Today in rock history: on this date in 1980, notorious punk rock wild man Darby Crash died as a result of a heroin overdose. As lead singer of trailblazing Los Angeles punk band The Germs, Crash (born Jan Paul Beahm) built quite a reputation for being an unpredictable, wild frontman. As The Germs grew more infamous for its rowdy shows, the band started getting blacklisted and banned from many Los Angeles-area clubs and venues. The band put out one album during their tenure, the groundbreaking GI (which stood for “Germs Incognito,” a pseudonym the band would sometimes go by in order to get gigs after being banned from clubs) which came out in late 1979 and was produced by Joan Jett. A true original, Crash was only 22 at the time of his death but he clearly broke down a lot of doors for west coast punk rock and influenced many key players from that vital scene.
Today in rock history: on this date in 1974, Jamaican recording artist Carl Douglas scored one of the biggest and most successful "one-hit wonder" songs of all-time. “Kung Fu Fighting,” a song originally scheduled to serve as the B-side of a single for another intended release went on to sell millions upon millions of copies all around the world and topped singles charts in just about every country that charts record sales. On this date, the song began the first of a two-week run at the No. 1 spot on U.S. Billboard charts; a feat it also duplicated on the publication’s soul charts as well. The song, intended to capitalize on the martial arts film craze of the day was a slow seller at first but constant rotation in dance clubs helped make it a successful seller in no time. Recorded in only 10 minutes and in only two takes, this song which was originally thought of as just a throwaway number, helped kick start the disco movement and remains a recognizable and well-known song to this day.
Today in rock history: on this date in 1949, idiosyncratic and brilliant singer and songwriter Tom Waits was born in Pomona, California. Inspired by beat poets and Bob Dylan, Waits’ unique, unmistakable voice, his humor and his razor sharp lyricism have made him one of the most revered and remarkable artists of the rock era. From his 1973 debut album Closing Time right up until the present day, Waits has created and released some of the most acclaimed and exceptional albums of the last forty years. An artist whose songs have been covered by acts as diverse as The Eagles, The Ramones and Rod Stewart, Waits also doubles as a movie actor who boasts a pretty impressive filmography to his credit as well.
Today in rock history: on this date in 1985, Sun City an album credited to the Artists United Against Apartheid was released.

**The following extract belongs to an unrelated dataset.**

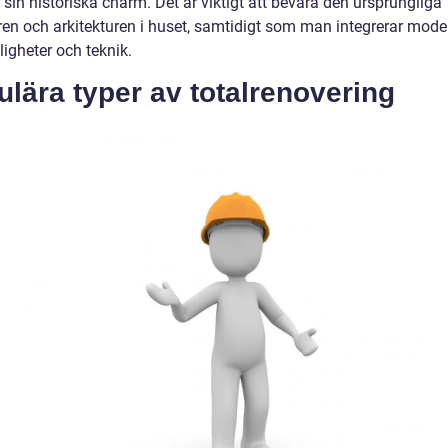
 sin historiska charm. Det är viktigt att bevara den ursprungliga
ren och arkitekturen i huset, samtidigt som man integrerar mod
igheter och teknik.
lära typer av totalrenovering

Assembled by long time Bruce Springsteen sidekick and band member Steven Van Zandt, the album was created to bring awareness to the ongoing segregation problem that was prevalent in South Africa. The album featured the single “Sun City,” which was performed by an all-star cast of musicians including Lou Reed, Jackson Browne, The Fat Boys, Hall and Oates, Jimmy Cliff, Bonnie Raitt and Run DMC to name a few. The single and the album brought to light the racial injustices that were still going on in that part of the world where concerts and performances were still only open to white audiences as late as the mid-1980s. The album was also relevant in that it included the debut of “Silver and Gold,” a song penned and performed by U2’s Bono with some help from Rolling Stones members Ron Wood and Keith Richards. Apartheid, the system of segregation in South Africa, was abolished in 1991 and some of the credit for exposing this injustice and bringing it to a worldwide platform goes to this bold project Van Zandt organized.